Renovabis-Chef fordert Friedenstruppen für Armenien
Freising ‐ „Die armenische Bevölkerung und ihr kulturelles Erbe sind gefährdet“, ist Professor Thomas Schwartz, der Hauptgeschäftsführer des Osteuropa-Hilfswerks Renovabis, besorgt. Dies gelte seit der jüngsten Eskalation des Konfliktes mit Aserbaidschan nicht mehr nur für die Region Bergkarabach, sondern immer mehr auch für das Kernland.
Aktualisiert: 08.02.2023
Lesedauer:
„Wir müssen aufpassen, dass Armenien mit den dort lebenden Christinnen und Christen in ihrer bis auf das dritte Jahrhundert zurückreichenden Apostolischen Kirche und deren kostbaren Kulturzeugnissen nicht zwischen der Türkei und Aserbaidschan aufgerieben werden,“ mahnt der Renovabis-Chef mit Blick auf die schwierige Position des Landes.

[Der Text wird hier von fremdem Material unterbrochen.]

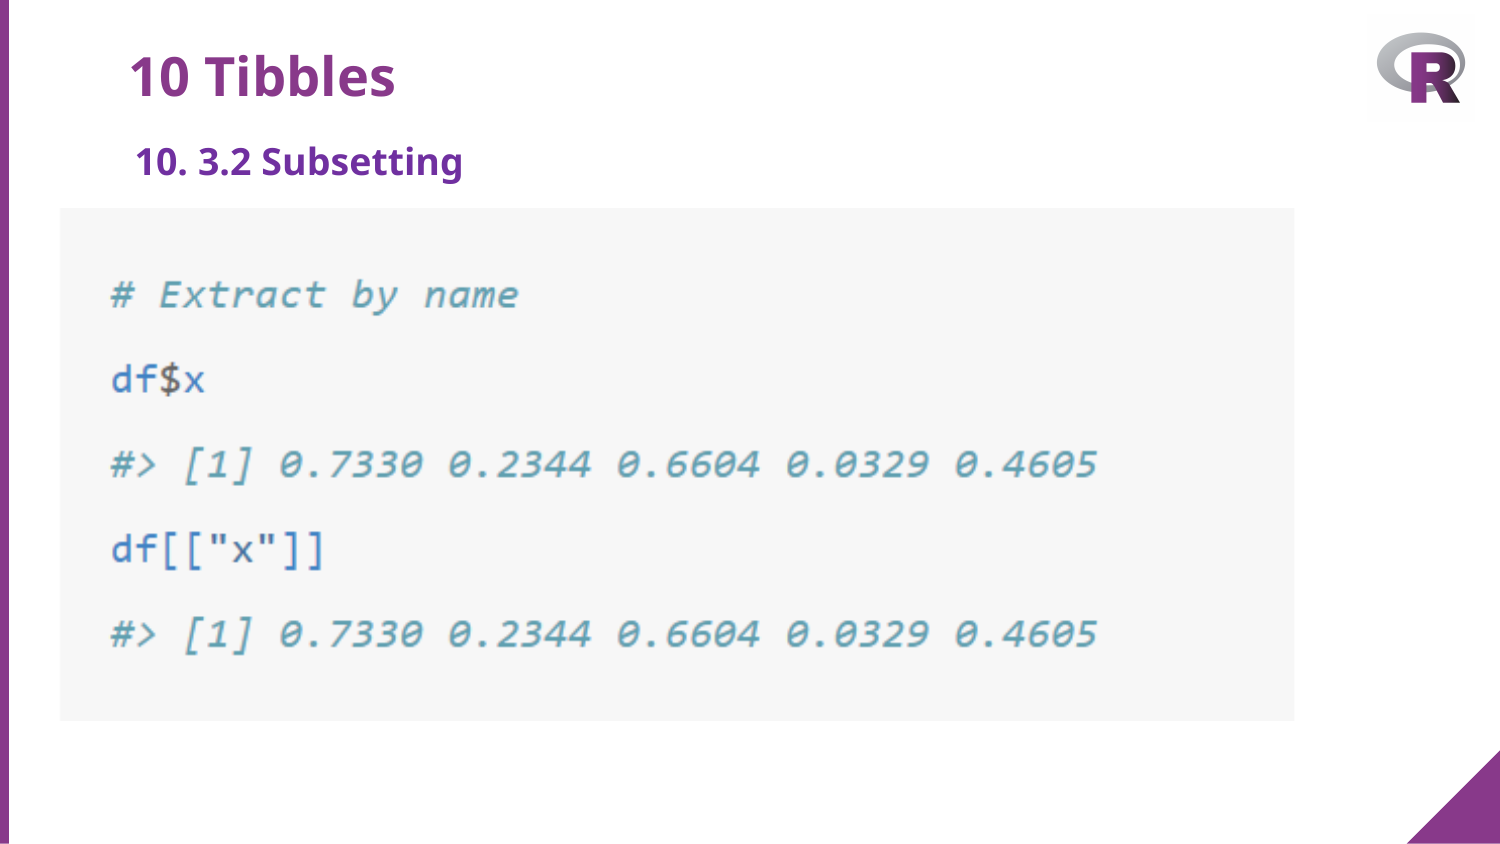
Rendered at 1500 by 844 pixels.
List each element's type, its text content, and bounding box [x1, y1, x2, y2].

picture [1367, 14, 1475, 122]
list 10. 3.2 Subsetting [100, 122, 1387, 745]
picture [53, 208, 1295, 722]
title 10 Tibbles [113, 27, 1224, 122]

„Es schmerzt mich, dass Waffengewalt über Diplomatie und Dialog zu siegen scheint“, zeigt sich der Geistliche resigniert angesichts des ständigen Bruches des von Russland vermittelten Waffenruhe zwischen Armenien und Aserbaidschan und des enormen Eskalationspotentials im Kaukasus. Er sieht in dieser Weltgegend am Rande Europas die Armenier in einer besonders schwierigen Situation: „Sie werden aus Bergkarabach vertrieben, armenisches Kulturgut wird zerstört und nun müssen sie angesichts der militärischen Eskalation um Leib und Leben fürchten.“ Für Schwartz verliert die Menschheit mit der Zerstörung von Erinnerungsstätten und von Kirchen der unwiederbringlich bedeutende und einmalige Kulturdenkmäler.
In einer Stellungnahme ruft Renovabis daher die Weltgemeinschaft, „von den Vereinten Nationen, der OSZE und der EU“ auf, sich in der Region zu engagieren. Die Europäische Union warnt Schwartz jedoch angesichts des Gas-Deals mit Baku vor einer Doppelmoral. „Eine zunehmende Energieabhängigkeit der EU von Aserbaidschan darf nicht dazu führen, dass die aktuelle Aggression, die Menschenrechte und drohende Zerstörung von armenischen Kulturgütern ohne Kritik bleiben.“ Vielmehr müsse der Einfluss der EU und die wirtschaftlichen Verbindungen zum Land am Kaspischen Meer genutzt werden, um zu Deeskalation und Befriedung beizutragen. „OSZE-Friedenstruppen könnten ein gutes Instrument sein“, so Schwartz. Dem dürfte sich auch die EU nicht verschließen.
Das Osteuropa-Hilfswerk sieht sich auch selbst gefordert, macht Schwartz deutlich, der am Mittwoch zu einer Projektreise ins benachbarte Georgien aufbrechen wird. Renovabis sei bereit, den mehreren Tausend armenischen Binnenflüchtlingen zu helfen, hieß es. Das war zuletzt auch 2020 durch Nothilfe in Kooperation mit Caritas International und deren kirchlichen armenischen Einrichtungen geschehen. Mit Blick auf den bevorstehenden Winter und die schwierige wirtschaftliche, wie soziale Situation im Land sei das besonders dringlich, so Renovabis. „In den umkämpften Gebieten ist die beißende Kälte eine weitere unbarmherzige Kriegspartei“, berichtet Thomas Schwartz.